30 March,2026 05:55 PM IST | Tehran | mid-day online correspondent
Iran`s Navy Commander Admiral Alireza Tangsiri. PIC/AFP
Iran on Monday confirmed that an Israeli strike had killed the commander of the naval arm of the Revolutionary Guards, whom Israel had accused of overseeing operations to block the Strait of Hormuz.
In a statement carried by the Guards' Sepah News website, Alireza Tangsiri was said to have "succumbed to severe injuries" sustained in last week's attack.
Iran's supreme leader Ayatollah Mojtaba Khamenei, who has remained out of public view since assuming office following the killing of his father and predecessor in US-Israeli strikes on February 28, expressed condolences in a message on Telegram.
In his message, he described Tangsiri as "a soldier of Iran and a guardian of Islam" during the ongoing war.
According to Sepah News, Tangsiri's funeral will be held on Tuesday in the port city of Bandar Abbas.
Israeli Defence Minister Israel Katz had announced on Thursday that an Israeli airstrike killed Tangsiri, calling him the "man directly responsible for the terrorist operation of mining and blocking the Strait of Hormuz".
Since the conflict, now in its second month, began, Iran has allowed only limited maritime traffic through the crucial waterway, contributing to a sharp rise in global energy prices.
The Guards' statement said Tangsiri had been organising coastal defences at the time of the strike and vowed that "we will not rest until the enemy is completely destroyed".
He is the latest senior Iranian official whose death in the war has been confirmed by Tehran.
Supreme leader Ali Khamenei was killed on the first day of the conflict on February 28, while Iran's influential security chief Ali Larijani was killed earlier this month, along with more than a dozen other prominent figures.
Katz had also said that other senior naval officers were killed in the same strike, though he did not provide further details.

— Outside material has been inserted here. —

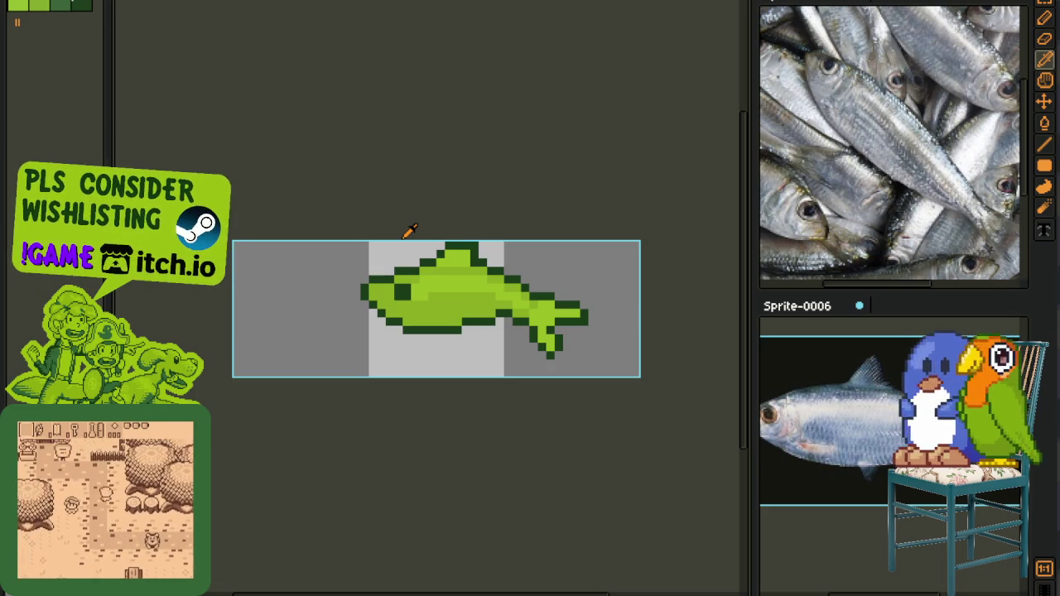
{"action": "left_click_drag", "start_coordinate": [453, 357], "coordinate": [317, 340]}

Earlier in March, Tangsiri had pledged to "deliver the harshest blows to the aggressor enemy" while maintaining the strategy of closing the Strait of Hormuz.
A veteran of the 1980-1988 Iran-Iraq war, Tangsiri was among the longest-serving senior figures in the force and one of its most prominent faces within Iran.
He was appointed in 2018 to head the Revolutionary Guards' naval wing, which is tasked with defending the Islamic republic against internal and external threats.
Under his leadership, the Guards' navy was significantly strengthened and in recent years had claimed responsibility for seizing several foreign vessels.
He was placed under US sanctions in 2019 under counter-terrorism measures.
While Israel and the United States have said the killings of senior officials have dealt a major blow to Iran, some analysts believe the country continues to show resilience and the ability to recover from setbacks.